We can attempt to solve these primary issues by reformatting the visual. Removing the legend and adding both group name and proportion directly above its respective slice helps make it more digestible.
At least now a reader can scan the visual and take away meaning without expending too much mental energy. However, a simple table here would be more effective. The pie chart still isn’t helping readers visually quantify proportional differences to the fullest.
To see this, let’s place the pie chart next to a column chart.
The column chart on the right is much clearer. The natural, left-to-right ordering of the income levels is intuitive, and the proportional difference between the three larger groups and the smaller one is more distinct.
If you must…
If you still feel the need to use a pie chart, at least consider only doing so when there are no more than three or four groups. This will let you avoid the legend and place all relevant information directly on the pie.
The other thing to consider is experimenting with a donut chart, which maintains pie chart form but removes its center.
From a visual perspective, people seem to find this more engaging. It also opens up space to include additional context such as sample size, observation date, or data source.

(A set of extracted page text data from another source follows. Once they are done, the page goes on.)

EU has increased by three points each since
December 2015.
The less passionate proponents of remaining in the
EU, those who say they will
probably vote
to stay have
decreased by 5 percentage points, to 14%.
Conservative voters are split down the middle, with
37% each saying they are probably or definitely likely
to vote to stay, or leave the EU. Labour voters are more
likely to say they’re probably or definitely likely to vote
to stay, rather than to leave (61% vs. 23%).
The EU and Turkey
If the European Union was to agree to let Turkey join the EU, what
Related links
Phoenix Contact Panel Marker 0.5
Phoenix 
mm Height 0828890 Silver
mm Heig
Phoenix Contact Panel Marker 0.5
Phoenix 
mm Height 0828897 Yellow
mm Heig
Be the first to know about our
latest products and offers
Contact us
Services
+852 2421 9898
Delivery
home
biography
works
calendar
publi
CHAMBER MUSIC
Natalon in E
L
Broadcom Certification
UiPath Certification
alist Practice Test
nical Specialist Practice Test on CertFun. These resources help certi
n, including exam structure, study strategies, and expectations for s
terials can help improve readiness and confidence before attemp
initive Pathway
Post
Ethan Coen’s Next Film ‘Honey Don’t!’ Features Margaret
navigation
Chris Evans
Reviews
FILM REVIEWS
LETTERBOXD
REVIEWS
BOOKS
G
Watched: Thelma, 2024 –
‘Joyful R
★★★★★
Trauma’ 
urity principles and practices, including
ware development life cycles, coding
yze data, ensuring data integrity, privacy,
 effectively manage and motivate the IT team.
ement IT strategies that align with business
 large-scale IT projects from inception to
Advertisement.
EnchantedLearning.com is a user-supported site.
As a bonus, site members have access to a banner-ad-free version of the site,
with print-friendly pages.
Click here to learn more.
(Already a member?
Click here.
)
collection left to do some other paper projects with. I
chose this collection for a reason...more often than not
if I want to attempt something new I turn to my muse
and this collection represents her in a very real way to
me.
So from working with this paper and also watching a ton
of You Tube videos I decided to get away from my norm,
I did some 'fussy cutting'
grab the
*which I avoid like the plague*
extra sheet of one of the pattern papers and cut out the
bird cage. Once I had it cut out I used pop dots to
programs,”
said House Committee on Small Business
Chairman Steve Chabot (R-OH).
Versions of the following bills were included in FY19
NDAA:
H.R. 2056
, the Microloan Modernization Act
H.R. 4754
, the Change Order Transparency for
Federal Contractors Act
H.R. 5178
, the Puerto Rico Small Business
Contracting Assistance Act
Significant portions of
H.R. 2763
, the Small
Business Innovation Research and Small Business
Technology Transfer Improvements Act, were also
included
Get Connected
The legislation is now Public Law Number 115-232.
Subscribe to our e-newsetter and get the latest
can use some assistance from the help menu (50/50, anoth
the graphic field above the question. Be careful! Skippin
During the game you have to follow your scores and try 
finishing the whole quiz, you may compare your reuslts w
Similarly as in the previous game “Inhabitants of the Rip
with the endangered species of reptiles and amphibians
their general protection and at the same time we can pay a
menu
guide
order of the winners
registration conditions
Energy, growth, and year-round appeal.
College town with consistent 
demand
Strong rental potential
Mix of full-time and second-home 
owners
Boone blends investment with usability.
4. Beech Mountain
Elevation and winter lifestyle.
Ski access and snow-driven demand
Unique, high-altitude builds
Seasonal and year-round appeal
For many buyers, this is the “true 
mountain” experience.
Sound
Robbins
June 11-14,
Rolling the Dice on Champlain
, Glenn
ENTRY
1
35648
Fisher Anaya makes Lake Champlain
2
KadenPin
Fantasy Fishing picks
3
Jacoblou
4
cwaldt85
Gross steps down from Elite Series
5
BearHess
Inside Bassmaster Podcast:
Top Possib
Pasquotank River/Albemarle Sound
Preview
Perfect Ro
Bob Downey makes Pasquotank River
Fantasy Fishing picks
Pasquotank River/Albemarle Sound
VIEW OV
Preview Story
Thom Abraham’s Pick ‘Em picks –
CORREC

A scatter plot is a great tool to visualize the relationship — or lack thereof — between two numeric variables. It is especially effective when both variables are continuous.
Scatter plot key characteristics:
- Y-axis: One numeric variable on the vertical axis
- X-axis: One numeric variable on the horizontal axis
- Each point or dot represents the values for two variables from a single observation such as an individual’s weight and height
- Each axis shows the original range of its respective variable from low to high
- Any relationship or pattern observed does not tell us which variable, if any, is causing the other to change
Using the clean countries dataset let’s visualize the relationship between life_expect and college_share with a scatter plot.
A rise in life expectancy is associated with a rise in a country’s college participation rate and vice versa. This is an example of a positive association or relationship between two numeric values.
A simple scatter plot is easy to create in spreadsheet software.
You can add more information to a scatter plot by incorporating categorical variables and altering the visual appearance of the observations. Here, we show regional breakdowns with unique colors and shapes.
You quickly see from this alteration that regional differences exist with the Middle East & Africa on the low end of both measured variables and Europe on the high end.
Try a bubble chart if you want to incorporate a third numeric variable.